[Provided material]

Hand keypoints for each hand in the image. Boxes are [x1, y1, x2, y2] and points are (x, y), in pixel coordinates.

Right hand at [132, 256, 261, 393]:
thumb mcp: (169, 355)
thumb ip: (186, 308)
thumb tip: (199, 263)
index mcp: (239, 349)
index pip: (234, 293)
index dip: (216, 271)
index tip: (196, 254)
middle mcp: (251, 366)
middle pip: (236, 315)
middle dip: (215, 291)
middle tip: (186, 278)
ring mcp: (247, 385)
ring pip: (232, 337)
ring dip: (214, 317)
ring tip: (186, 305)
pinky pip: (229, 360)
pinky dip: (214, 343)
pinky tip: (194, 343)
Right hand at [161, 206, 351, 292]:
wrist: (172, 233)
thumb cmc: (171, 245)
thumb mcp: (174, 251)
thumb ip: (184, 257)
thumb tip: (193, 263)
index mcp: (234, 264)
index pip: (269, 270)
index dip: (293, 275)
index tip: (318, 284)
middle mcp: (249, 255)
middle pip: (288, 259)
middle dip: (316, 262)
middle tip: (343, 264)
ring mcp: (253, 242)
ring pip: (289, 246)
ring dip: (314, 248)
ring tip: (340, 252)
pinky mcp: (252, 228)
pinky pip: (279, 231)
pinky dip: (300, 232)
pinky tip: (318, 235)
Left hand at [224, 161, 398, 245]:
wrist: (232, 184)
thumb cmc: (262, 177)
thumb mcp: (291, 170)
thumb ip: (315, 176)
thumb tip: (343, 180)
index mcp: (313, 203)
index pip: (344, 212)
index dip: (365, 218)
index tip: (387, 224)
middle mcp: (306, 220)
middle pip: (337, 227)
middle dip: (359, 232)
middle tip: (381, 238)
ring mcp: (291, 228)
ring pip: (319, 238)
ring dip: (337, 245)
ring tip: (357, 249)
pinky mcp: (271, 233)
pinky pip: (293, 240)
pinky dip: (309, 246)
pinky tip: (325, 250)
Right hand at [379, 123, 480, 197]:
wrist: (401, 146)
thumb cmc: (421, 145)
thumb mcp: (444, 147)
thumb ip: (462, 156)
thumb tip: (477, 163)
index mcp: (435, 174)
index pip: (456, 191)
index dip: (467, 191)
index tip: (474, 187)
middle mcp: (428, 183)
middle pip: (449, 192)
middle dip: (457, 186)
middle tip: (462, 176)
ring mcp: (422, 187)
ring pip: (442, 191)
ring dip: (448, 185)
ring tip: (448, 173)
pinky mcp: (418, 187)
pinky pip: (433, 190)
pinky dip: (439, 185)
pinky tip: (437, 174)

[/Provided material]
[Provided material]

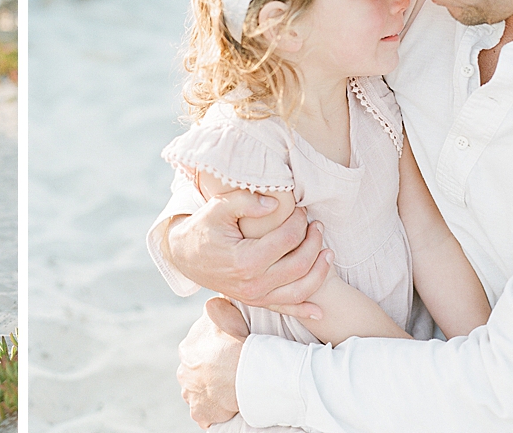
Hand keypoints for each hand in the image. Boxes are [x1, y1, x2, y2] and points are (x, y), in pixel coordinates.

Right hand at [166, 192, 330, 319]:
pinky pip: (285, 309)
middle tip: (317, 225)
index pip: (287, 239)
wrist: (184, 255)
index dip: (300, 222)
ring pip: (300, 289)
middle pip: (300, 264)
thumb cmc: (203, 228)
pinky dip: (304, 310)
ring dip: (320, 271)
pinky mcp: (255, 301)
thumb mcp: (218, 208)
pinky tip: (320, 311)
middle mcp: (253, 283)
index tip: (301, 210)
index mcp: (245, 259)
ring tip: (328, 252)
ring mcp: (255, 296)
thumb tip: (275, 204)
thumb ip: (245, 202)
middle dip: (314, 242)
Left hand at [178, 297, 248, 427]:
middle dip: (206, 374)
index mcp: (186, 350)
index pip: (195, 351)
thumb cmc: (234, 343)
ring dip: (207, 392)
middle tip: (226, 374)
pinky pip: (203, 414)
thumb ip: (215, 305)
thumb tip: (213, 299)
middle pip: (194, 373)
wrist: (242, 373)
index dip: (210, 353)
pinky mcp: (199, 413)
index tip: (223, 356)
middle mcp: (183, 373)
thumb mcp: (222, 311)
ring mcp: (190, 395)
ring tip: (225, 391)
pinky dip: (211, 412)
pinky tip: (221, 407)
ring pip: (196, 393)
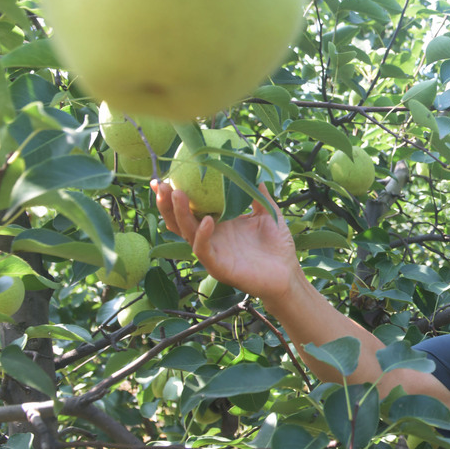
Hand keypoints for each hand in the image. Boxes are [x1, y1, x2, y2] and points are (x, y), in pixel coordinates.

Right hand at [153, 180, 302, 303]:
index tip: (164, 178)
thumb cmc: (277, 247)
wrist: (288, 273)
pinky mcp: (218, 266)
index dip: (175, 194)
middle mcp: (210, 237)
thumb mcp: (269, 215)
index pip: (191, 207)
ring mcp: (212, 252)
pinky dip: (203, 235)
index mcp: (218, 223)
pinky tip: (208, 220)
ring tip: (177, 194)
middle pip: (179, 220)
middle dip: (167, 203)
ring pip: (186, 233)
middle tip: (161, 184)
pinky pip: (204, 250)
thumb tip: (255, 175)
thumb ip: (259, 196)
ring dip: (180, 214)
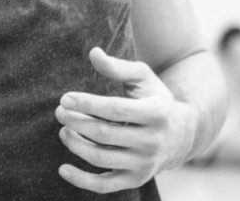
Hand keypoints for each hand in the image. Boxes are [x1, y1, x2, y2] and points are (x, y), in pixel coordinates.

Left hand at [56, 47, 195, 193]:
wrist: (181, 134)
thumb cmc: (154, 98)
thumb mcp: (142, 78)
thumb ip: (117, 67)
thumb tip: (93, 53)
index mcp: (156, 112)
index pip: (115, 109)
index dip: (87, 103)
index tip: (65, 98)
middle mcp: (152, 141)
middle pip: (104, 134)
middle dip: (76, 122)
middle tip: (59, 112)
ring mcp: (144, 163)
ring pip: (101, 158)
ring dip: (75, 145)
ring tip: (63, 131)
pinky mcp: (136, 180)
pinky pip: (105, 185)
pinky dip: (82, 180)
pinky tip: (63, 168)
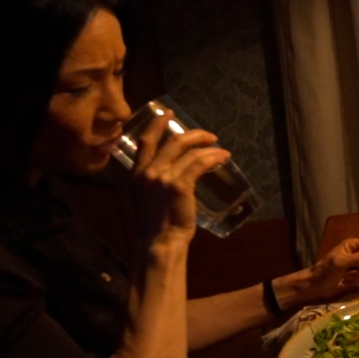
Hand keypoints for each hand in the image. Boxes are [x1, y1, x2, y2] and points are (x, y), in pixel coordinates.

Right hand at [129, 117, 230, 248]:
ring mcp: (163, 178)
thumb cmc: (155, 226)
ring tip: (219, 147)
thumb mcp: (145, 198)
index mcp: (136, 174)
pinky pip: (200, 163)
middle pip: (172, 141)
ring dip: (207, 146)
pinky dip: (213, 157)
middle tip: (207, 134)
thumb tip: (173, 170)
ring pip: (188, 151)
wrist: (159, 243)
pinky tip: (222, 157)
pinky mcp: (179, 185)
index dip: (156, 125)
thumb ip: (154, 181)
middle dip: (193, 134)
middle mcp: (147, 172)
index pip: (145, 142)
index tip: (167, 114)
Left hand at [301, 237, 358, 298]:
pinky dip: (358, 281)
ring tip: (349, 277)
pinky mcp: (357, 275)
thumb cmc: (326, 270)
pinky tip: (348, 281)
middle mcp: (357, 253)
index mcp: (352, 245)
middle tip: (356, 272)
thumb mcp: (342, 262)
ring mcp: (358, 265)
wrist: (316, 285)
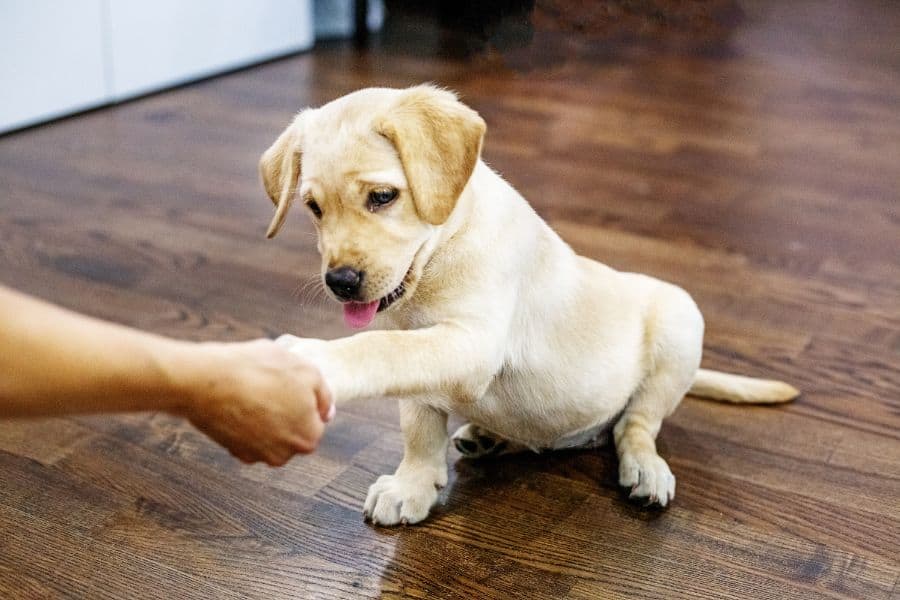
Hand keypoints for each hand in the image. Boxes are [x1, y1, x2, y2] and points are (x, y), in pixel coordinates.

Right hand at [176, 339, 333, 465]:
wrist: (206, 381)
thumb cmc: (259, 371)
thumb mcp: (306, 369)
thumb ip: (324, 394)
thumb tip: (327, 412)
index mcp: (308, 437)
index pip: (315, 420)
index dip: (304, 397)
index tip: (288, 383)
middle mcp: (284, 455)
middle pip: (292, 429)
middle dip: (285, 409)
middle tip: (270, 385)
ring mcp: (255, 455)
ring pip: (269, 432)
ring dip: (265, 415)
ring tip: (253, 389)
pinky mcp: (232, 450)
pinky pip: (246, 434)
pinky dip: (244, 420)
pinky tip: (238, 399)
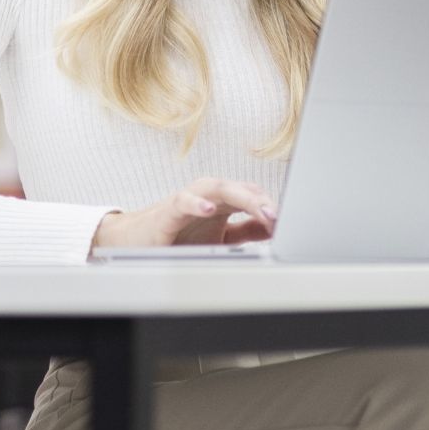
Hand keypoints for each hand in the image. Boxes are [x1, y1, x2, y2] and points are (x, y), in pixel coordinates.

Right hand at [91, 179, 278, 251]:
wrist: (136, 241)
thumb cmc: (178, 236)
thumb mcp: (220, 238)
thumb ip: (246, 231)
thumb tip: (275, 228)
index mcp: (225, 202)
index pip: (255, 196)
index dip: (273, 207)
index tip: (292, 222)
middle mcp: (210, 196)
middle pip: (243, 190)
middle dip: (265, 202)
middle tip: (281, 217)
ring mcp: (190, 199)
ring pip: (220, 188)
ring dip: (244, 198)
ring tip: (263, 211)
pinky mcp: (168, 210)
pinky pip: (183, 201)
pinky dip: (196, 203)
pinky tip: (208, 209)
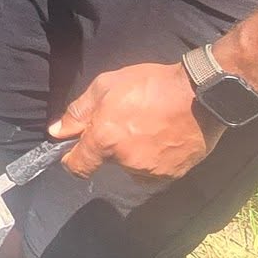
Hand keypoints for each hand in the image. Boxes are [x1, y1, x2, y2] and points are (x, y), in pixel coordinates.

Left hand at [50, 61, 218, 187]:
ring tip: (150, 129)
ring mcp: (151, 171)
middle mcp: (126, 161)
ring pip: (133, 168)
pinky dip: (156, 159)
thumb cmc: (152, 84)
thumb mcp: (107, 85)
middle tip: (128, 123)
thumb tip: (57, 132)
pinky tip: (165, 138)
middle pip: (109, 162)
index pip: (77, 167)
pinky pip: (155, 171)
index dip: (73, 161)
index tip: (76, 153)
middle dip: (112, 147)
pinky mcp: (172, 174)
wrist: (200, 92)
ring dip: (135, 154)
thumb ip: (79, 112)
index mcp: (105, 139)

[/Provided material]

## Problem
Each line above that falls between the line with "thumb ip: (154, 181)" and the line with "index mcp: (105, 139)" should be printed exactly, together with those two lines, but the pictures should not.

## Exercise output
thumb ip: (154, 181)
middle dip: (193, 134)
middle mcp: (147, 172)
index pip: (145, 142)
index tip: (167, 114)
Left hand at [301, 237, 358, 298]:
pinky dip: (358, 281)
ring tip: (349, 277)
pinky mcp: (357, 275)
thumb cmc: (326, 270)
pinky tip: (348, 281)
middle mcp: (357, 253)
index mcp: (352, 245)
middle tip: (356, 272)
thumb mcp: (342, 262)
ring mcp: (358, 265)
wrist: (316, 285)
Hand keypoints for each hand in the image. Boxes are [x1, y1, x2, y2] and points are (x, y), in pixel coordinates.

Right hand at [176, 339, 333, 465]:
wrist: (206, 381)
thumb cmc: (259, 371)
thumb mcp: (306, 369)
thumb ip: (324, 394)
thumb tip: (327, 412)
index mcp: (308, 437)
index pip: (315, 420)
index dip: (304, 397)
index tip: (288, 383)
middle mcp: (284, 455)
middle pip: (292, 429)
middle dip: (285, 409)
middle tip: (270, 385)
ring mcp: (255, 455)
ring pip: (269, 432)
ring dip: (265, 415)
ring tip: (253, 389)
pinky mcp: (232, 450)
pinky pip: (246, 434)
pinky dip: (244, 420)
pinky tip: (238, 399)
Hand keypoints for each hand in the image. Boxes are [x1, y1, x2, y2] and points are (x, y), in pixel coordinates.

Right hand at [91, 179, 278, 251]:
wrist: (136, 241)
thumb cmc: (178, 236)
thumb mcp: (220, 238)
thumb ip: (246, 231)
thumb tip: (275, 228)
index mcp: (225, 202)
index pip: (255, 196)
index dip: (273, 207)
index tip: (292, 222)
middle mcp: (210, 196)
middle pip: (243, 190)
middle dip: (265, 202)
middle tip: (281, 217)
ring mcp: (190, 199)
ring pip: (220, 188)
ring dip: (244, 198)
ring tip: (263, 211)
pinky mcp: (168, 210)
pinky pip: (183, 201)
pinky dip: (196, 203)
pinky tip: (208, 209)
Hand keypoints for each hand in the image. Boxes are [x1, y1, x2, y2] and points are (x, y), in pixel coordinates.

Left hand at [50, 61, 218, 187]:
ring tip: (150, 129)
ring mcp: (151, 171)
middle mcp: (126, 161)
ring pip: (133, 168)
pinky dip: (156, 159)
thumb cmc: (152, 84)
thumb mcp: (107, 85)
middle tip: (128, 123)
thumb tip: (57, 132)
pinky tip: (165, 138)
middle pip: (109, 162)
index pip: (77, 167)
pinky pip: (155, 171)
index dip: (73, 161)
index tip: (76, 153)
middle dip: (112, 147)
pinky mcp: (172, 174)
wrist: (200, 92)
ring dip: (135, 154)
thumb ip: (79, 112)
index mcp: (105, 139)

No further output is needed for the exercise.